Todo un épateur, este Gombrowicz.
No contento con sus escarceos vanguardistas de Ferdydurke (1937), su obra maestra, ni con sus reiteradas provocaciones a la cultura hegemónica, el autor de Cosmos (1965) juega ahora a emular a aquellos viejos maestros del folletín que se saltaron a la torera la división de géneros con tal de esclavizar al lector: "Inagotable es el arte de combinar estilos, pero se reduce en el fondo a seducir a un hombre tras otro", anota en su Diario (1995). Su taimería es asombrosa. Concluye cada episodio con un párrafo que deja ansioso al lector hasta el episodio siguiente, construyendo la intriga en un ambiente fantástico que continúa el de muchos de sus relatos reunidos en Memorias de una época de inmadurez (1933). Los hechizados espera aún una versión cinematográfica de Polanski, seguramente el único que traduciría de forma exacta no tanto el goticismo de la narración -castillos, espiritistas, amores turbios y apariciones que habitan también el universo del realizador polaco- cuanto esa 'cultura del exceso, de lo pintoresco, del espíritu irónico y antirrealista' que, con más razón que un santo, encuentra Kundera (Los testamentos traicionados, Tusquets, 1994) en la obra de Gombrowicz, como en la de otros grandes del modernismo europeo, Kafka o Musil.
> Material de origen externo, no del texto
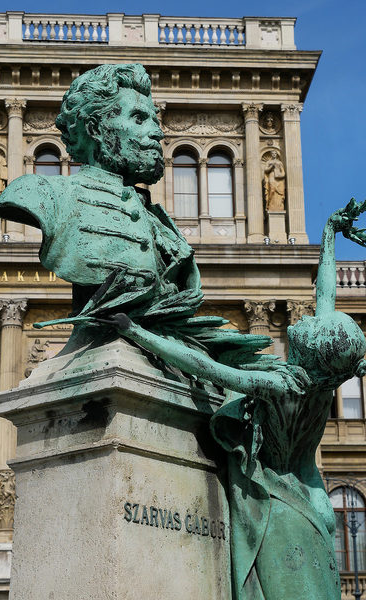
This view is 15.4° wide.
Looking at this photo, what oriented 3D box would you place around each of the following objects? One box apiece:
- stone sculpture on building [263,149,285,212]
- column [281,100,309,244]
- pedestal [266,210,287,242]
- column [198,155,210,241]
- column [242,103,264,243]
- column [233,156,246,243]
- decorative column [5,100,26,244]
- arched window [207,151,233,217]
[{"bbox_3d":[3.264,-4.162,47.958,0.725,2.332,0.620,0,-19,-4],"label":"stone sculpture on building"},{"bbox_3d":[3.978,-4.442,48.005,0.778,5.467,0.700,0,-19,-4],"label":"column"},{"bbox_3d":[3.277,-2.467,47.267,0.610,1.239,0.620,0,-19,-4],"label":"pedestal"},{"bbox_3d":[0.758,-3.507,47.796,0.370,3.253,0.380,0,-19,-4],"label":"column"},{"bbox_3d":[2.650,-4.837,50.985,0.760,5.483,0.680,0,-17,-5],"label":"column"},{"bbox_3d":[2.127,-3.761,50.966,0.430,3.272,0.330,0,-17,-5],"label":"column"},{"bbox_3d":[-5.817,-4.495,47.239,0.748,5.438,0.750,0,-19,-4],"label":"decorative column"},{"bbox_3d":[1.382,-4.354,51.343,0.887,2.603,0.200,0,-17,-5],"label":"arched window"}]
Con inequívoca voluntad de defensa e ilustración de la literatura de género (léase, si no, en Gombrowicz. Moi et mon double, Gallimard, 1996, página 1.213, la pregunta que se formula el autor: "¿La historia de la literatura...? De acuerdo. Pero ¿por qué sólo de la buena?"), de hacerle un sitio a la cultura popular entre la élite artística, prefigurando algunas actitudes de la literatura posmoderna, Gombrowicz, aquel polaco genial, trasterrado y universal, pergeñó Los hechizados como un fabricante diseña su producto en el laboratorio, dispuesto a que satisfaga a propios y extraños e inunde el mercado. Fue un feliz y disparatado experimento para la (pre)historia del best seller. La broma de un excéntrico contumaz. Y una lección de narrativa, de manejo de la trama, del tiempo del relato. Y una ocasión sin igual para perderle el respeto al maestro Gombrowicz, digámoslo con la misma sorna que él empleó, y asomarse a su poderosa obra desde la ventana de este espléndido y grotesco divertimento, cuya autoría Gombrowicz -travieso o arrepentido- tardó nada menos que treinta años en reconocer.